*EXERCISE DIRECTIONS*: Rewrite the listing below with every "chart" changed to "graph" and nothing else altered, omitting the pictures.

*EXTRACTED ENTRIES*:
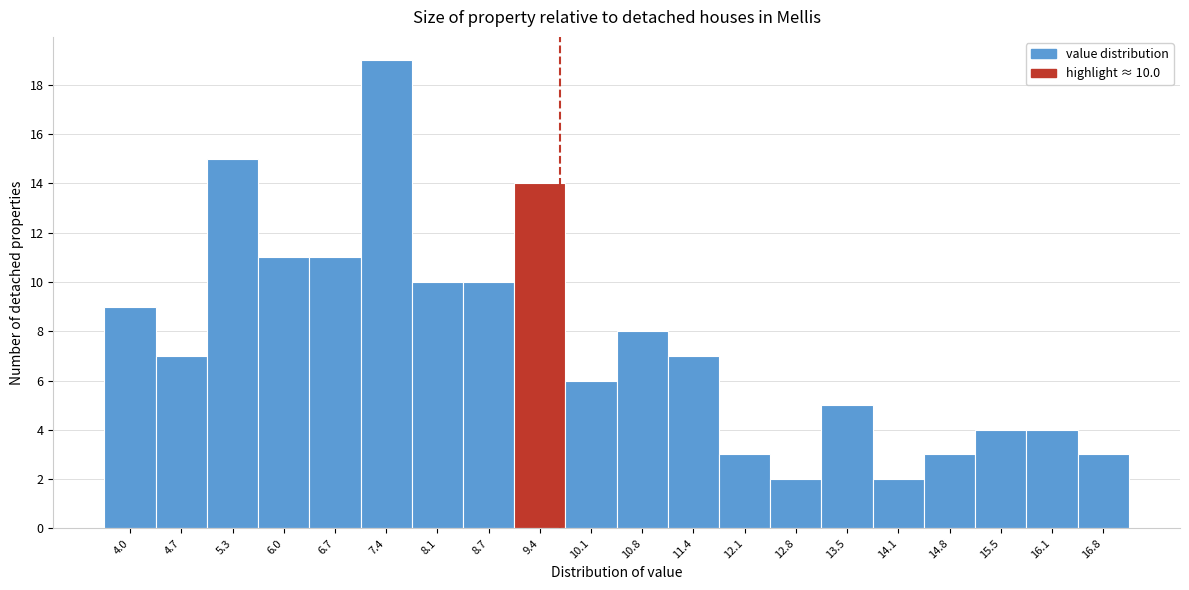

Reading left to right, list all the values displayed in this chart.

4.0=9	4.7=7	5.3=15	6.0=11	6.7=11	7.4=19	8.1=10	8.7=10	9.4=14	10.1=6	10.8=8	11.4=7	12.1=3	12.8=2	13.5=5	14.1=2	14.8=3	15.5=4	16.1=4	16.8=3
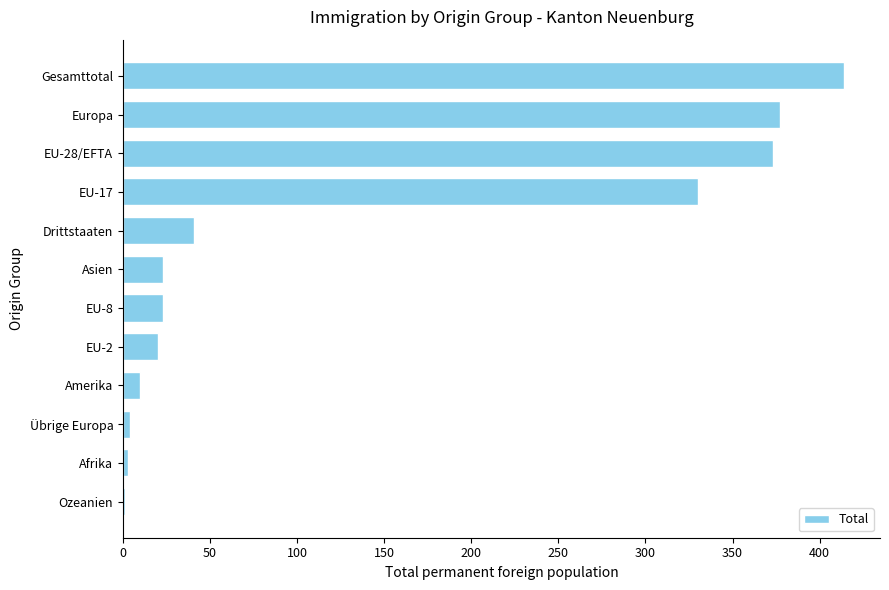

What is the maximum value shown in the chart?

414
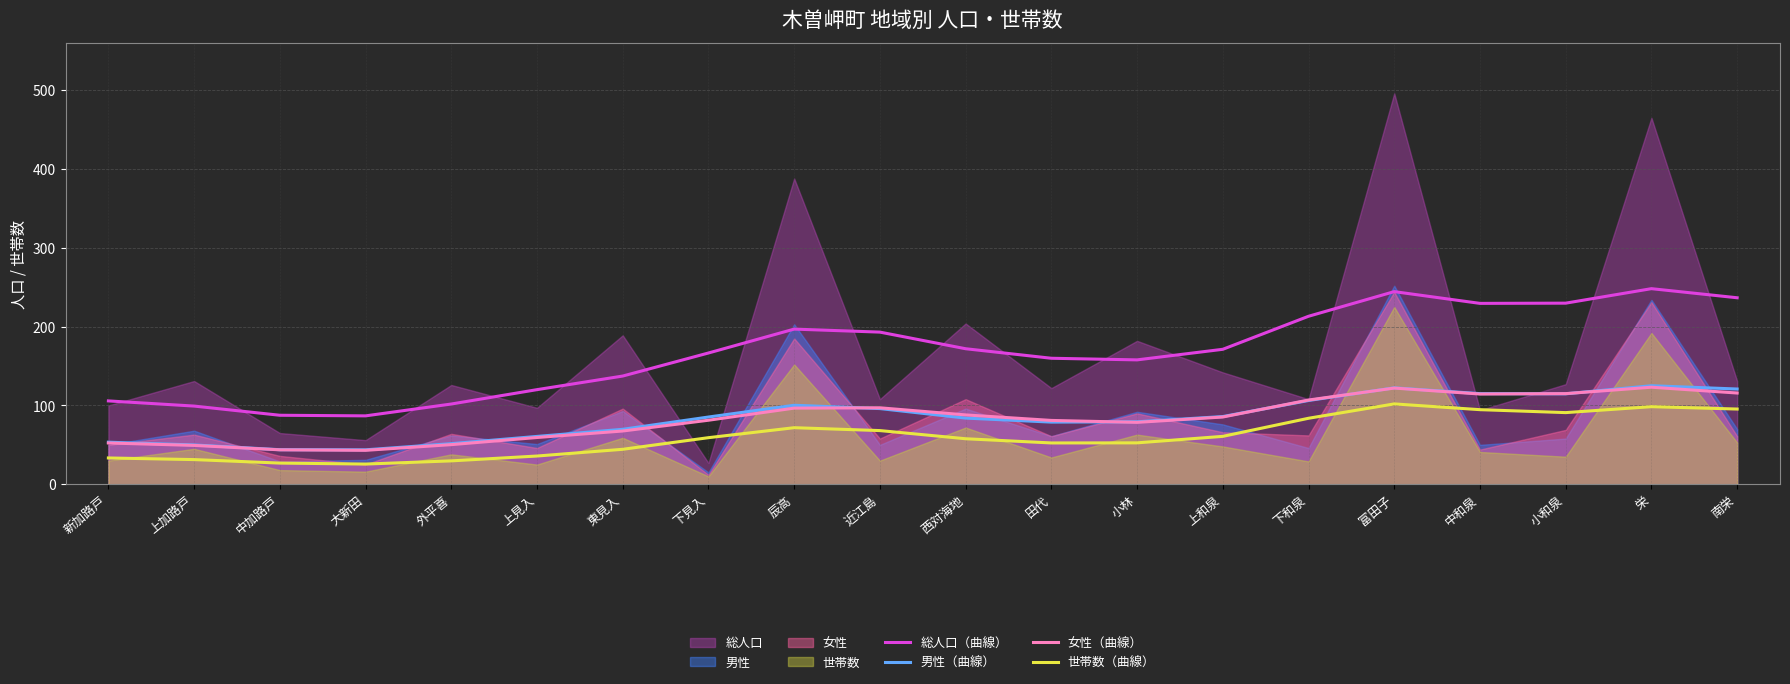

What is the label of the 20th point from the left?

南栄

*ANSWER FOR THIS EXERCISE*:
Reading left to right, list all the values displayed in this graph.

4.0=9	4.7=7	5.3=15	6.0=11	6.7=11	7.4=19	8.1=10	8.7=10	9.4=14	10.1=6	10.8=8	11.4=7	12.1=3	12.8=2	13.5=5	14.1=2	14.8=3	15.5=4	16.1=4	16.8=3

What is the maximum value shown in the graph?

414

What is the label of the 20th point from the left?

南栄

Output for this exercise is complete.